Fabrication and assembly of grazing-incidence X-ray telescope optics using ultrafast laser processing (B Chalifoux, UoA)

Title: Fabrication and assembly of grazing-incidence X-ray telescope optics using ultrafast laser processing

Speaker: Dr. Brandon Chalifoux, University of Arizona (Tucson, AZ – USA)

Date: Friday, January 23 – 11am

Location:  Building 2 room 400 (zoom link)

Host: Antoine Islegen-Wojdyla (Advanced Light Source/Berkeley Lab)

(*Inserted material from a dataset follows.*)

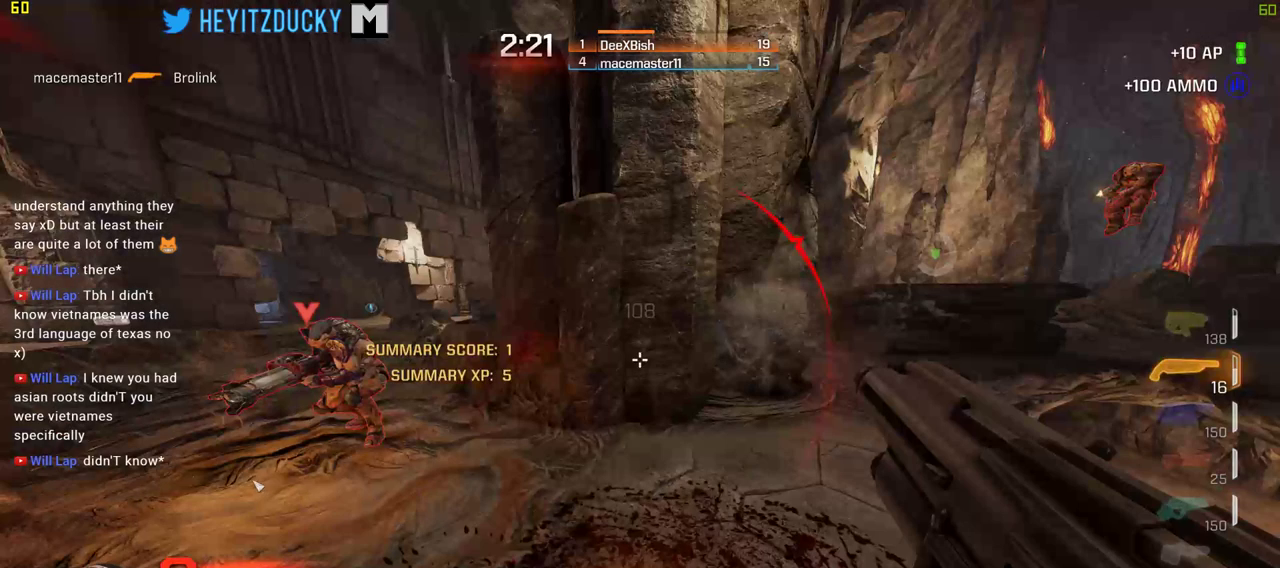
{"keys": [], "mouse": [], "events": [[183, "d", "up"]]}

Description: The future of high-energy astrophysics depends on having instruments with much higher angular resolution and throughput than is possible with current mirror fabrication technology. Building a telescope with large effective aperture area requires thin mirrors, and high angular resolution requires nanometer-scale surface height errors, resulting in a severe optomechanical challenge. We are developing a novel process for fabricating and assembling X-ray telescope mirror modules, which we call Flex Modules. The key distinction from prior art is that our process delays mirror figuring and alignment of each mirror until it has already been coated and bonded onto the module, using a process called Ultrafast Laser Stress Figuring (ULSF). ULSF focuses ultrafast laser pulses into the glass mirror substrates, from the uncoated backside, to generate deterministic stress that bends the mirror with nanometer-scale precision. The Flex Module process also uses ultrafast laser pulses to form flexure-supported mirrors (reducing mounting-induced deformation and enabling adjustable alignment), and to weld each mirror onto the module. I will present our early process development results and our plans to advance this process toward fabricating high-resolution mirror modules. Ultimately, future large X-ray telescopes will require a manufacturing process capable of meeting the stringent figure, mid-spatial frequency, and surface roughness requirements for thousands or tens of thousands of mirrors, and the Flex Module approach has great potential to meet these future needs.